By Jake Donovan
Tomoki Kameda adapted quickly to Mexican culture in and out of the ring that he’s spent nearly half of his life known as El Mexicanito.
The literal translation is the ‘The Little Mexican’, though there isn’t anything small about Kameda’s accomplishments throughout his boxing lifetime, pro or amateur. The youngest of Japan’s most notable fighting family, he looks to join older brothers Koki and Daiki as multi-division titlists in the pro ranks as he challenges unbeaten 122-pound titlist Rey Vargas this Saturday live on DAZN from Dignity Health Sports Park in Carson, Calif.
“I’m very excited to be fighting here in the United States, especially here in Los Angeles where there is a huge population of Mexican and Japanese boxing fans,” Kameda (36-2, 20KOs), who turns 28 on Friday, said during Thursday’s final pre-fight press conference. “I’ve been preparing for this fight for the past four months.”
Kameda has actually spent more time in Mexico—to where he relocated at age 15—than has in his native Japan, though all of his biggest moments to date have taken place in Asia. He helped put his family in the Guinness Book of World Records following a 12-round win over Paulus Ambunda in Aug. 2013, claiming the bantamweight title in marking the first time in history three brothers all won major titles in the pro ranks.
The Kamedas added a second record just one month later, with middle brother Daiki becoming a two-division titlist in claiming a super flyweight belt. He joined Tomoki and oldest brother Koki—both of whom held bantamweight titles—in a feat that will likely never be matched, as three brother simultaneously enjoyed title reigns.
Tomoki’s reign ran for nearly two years, ending with a whimper as he was stripped of his title for entering a May 2015 bout with WBA secondary title claimant Jamie McDonnell, which was discouraged by the WBO whose belt Kameda held at the time.
It rendered moot, as he suffered his first career loss in dropping a highly questionable 12-round decision. As much occurred in their rematch just four months later, having since won five straight including a 12-round win over Abigail Medina last November to claim a secondary title at super bantamweight.
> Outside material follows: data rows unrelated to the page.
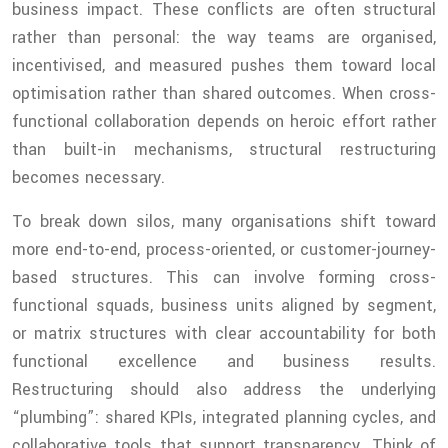
business impact. These conflicts are often structural
rather than personal: the way teams are organised,
incentivised, and measured pushes them toward local
optimisation rather than shared outcomes. When cross-
functional collaboration depends on heroic effort rather
than built-in mechanisms, structural restructuring
becomes necessary.
To break down silos, many organisations shift toward
more end-to-end, process-oriented, or customer-journey-
based structures. This can involve forming cross-
functional squads, business units aligned by segment,
or matrix structures with clear accountability for both
functional excellence and business results.
Restructuring should also address the underlying
“plumbing”: shared KPIs, integrated planning cycles, and
collaborative tools that support transparency. Think of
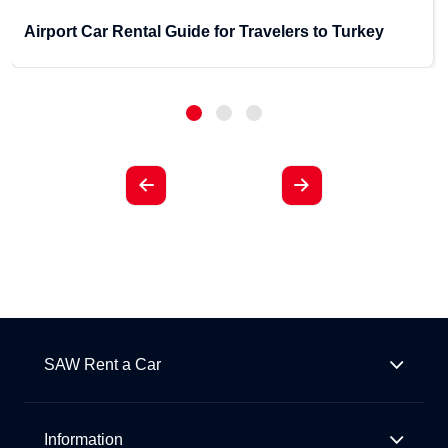
Airport Car Rental Guide for Travelers to Turkey
SAW Rent a Car
Information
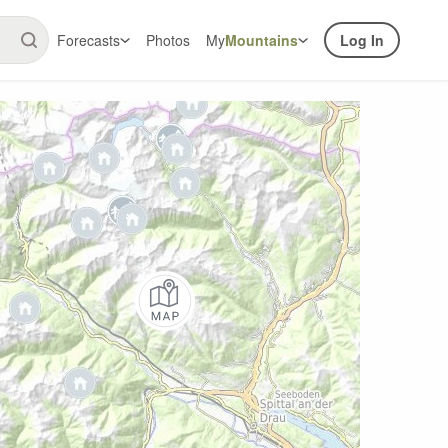
Forecasts
Photos
My
Mountains
Log In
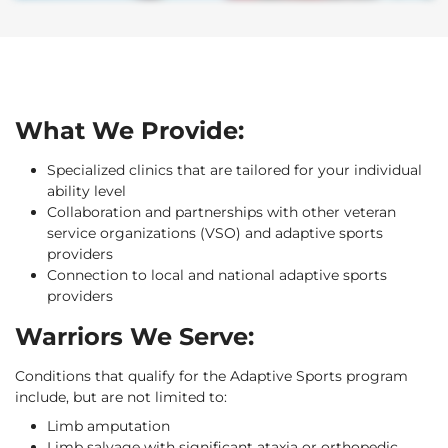
What We Provide:
Specialized clinics that are tailored for your individual
ability level
Collaboration and partnerships with other veteran
service organizations (VSO) and adaptive sports
providers
Connection to local and national adaptive sports
providers
Warriors We Serve:
Conditions that qualify for the Adaptive Sports program
include, but are not limited to:
Limb amputation
Limb salvage with significant ataxia or orthopedic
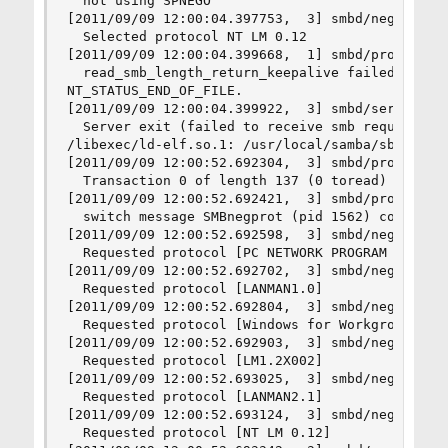
  not using SPNEGO

[2011/09/09 12:00:04.397753,  3] smbd/negprot.c:
  Selected protocol NT LM 0.12

[2011/09/09 12:00:04.399668,  1] smbd/process.c:
  read_smb_length_return_keepalive failed for cl
NT_STATUS_END_OF_FILE.

[2011/09/09 12:00:04.399922,  3] smbd/server_exi
  Server exit (failed to receive smb request)

/libexec/ld-elf.so.1: /usr/local/samba/sbin/smbd
[2011/09/09 12:00:52.692304,  3] smbd/process.c:
  Transaction 0 of length 137 (0 toread)

[2011/09/09 12:00:52.692421,  3] smbd/process.c:
  switch message SMBnegprot (pid 1562) conn 0x0

[2011/09/09 12:00:52.692598,  3] smbd/negprot.c:
  Requested protocol [PC NETWORK PROGRAM 1.0]

[2011/09/09 12:00:52.692702,  3] smbd/negprot.c:
  Requested protocol [LANMAN1.0]

[2011/09/09 12:00:52.692804,  3] smbd/negprot.c:
  Requested protocol [Windows for Workgroups 3.1
[2011/09/09 12:00:52.692903,  3] smbd/negprot.c:
  Requested protocol [LM1.2X002]

[2011/09/09 12:00:52.693025,  3] smbd/negprot.c:
  Requested protocol [LANMAN2.1]

[2011/09/09 12:00:52.693124,  3] smbd/negprot.c:
  Requested protocol [NT LM 0.12]
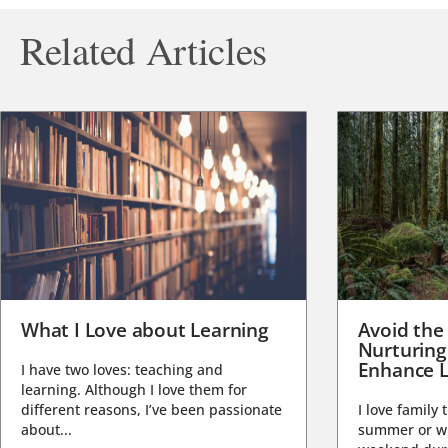
Related Articles
What I Love about Learning
Avoid the
Nurturing
Enhance L
I have two loves: teaching and
learning. Although I love them for
different reasons, I’ve been passionate
I love family 
about...
summer or wi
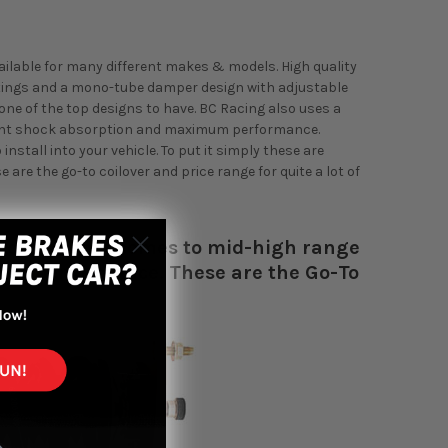
vailable for many different makes & models. High quality
atings and a mono-tube damper design with adjustable
ne of the top designs to have. BC Racing also uses a
lent shock absorption and maximum performance.
nstall into your vehicle. To put it simply these are
are the go-to coilover and price range for quite a lot of
r most when it comes to mid-high range
rt to performance. These are the Go-To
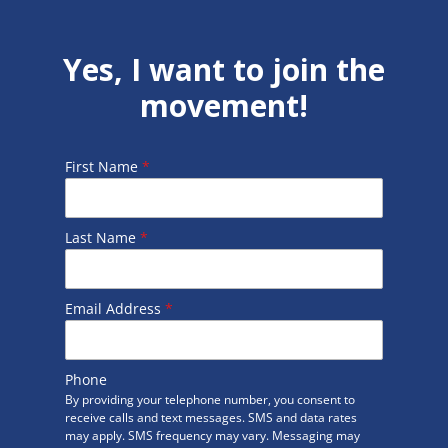
Yes, I want to join the
movement!
First Name
*
Last Name
*
Email Address
*
Phone
By providing your telephone number, you consent to
receive calls and text messages. SMS and data rates
may apply. SMS frequency may vary. Messaging may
He now gets to fight for the real thing versus Mexico’s Vargas (33-0, 22KOs), whom has held a super bantamweight title for more than two years and is generally regarded as the best 122-pound boxer in the world today. With a win on Saturday, Kameda will allow his family to enjoy a third record-breaking moment, the first-ever trio of brothers to all enjoy title reigns in multiple weight divisions (Koki in three, Daiki in two).
Before all that, though, all that the youngest fighting Kameda asks for is a fight that the fans remember. It’s how he managed to earn the respect of his adopted countryman in Mexico—and is prepared to represent the boxing-rich nation even against one of its own.
“I respect all opponents, including Rey Vargas,” insists Kameda, who looks to avenge an amateur loss from 2007 while also seeking to become a two-division titlist. “All that I ask, you claim you’re a champion and you are a proud Mexican, right? Well, then fight like a proud Mexican champion (on Saturday).”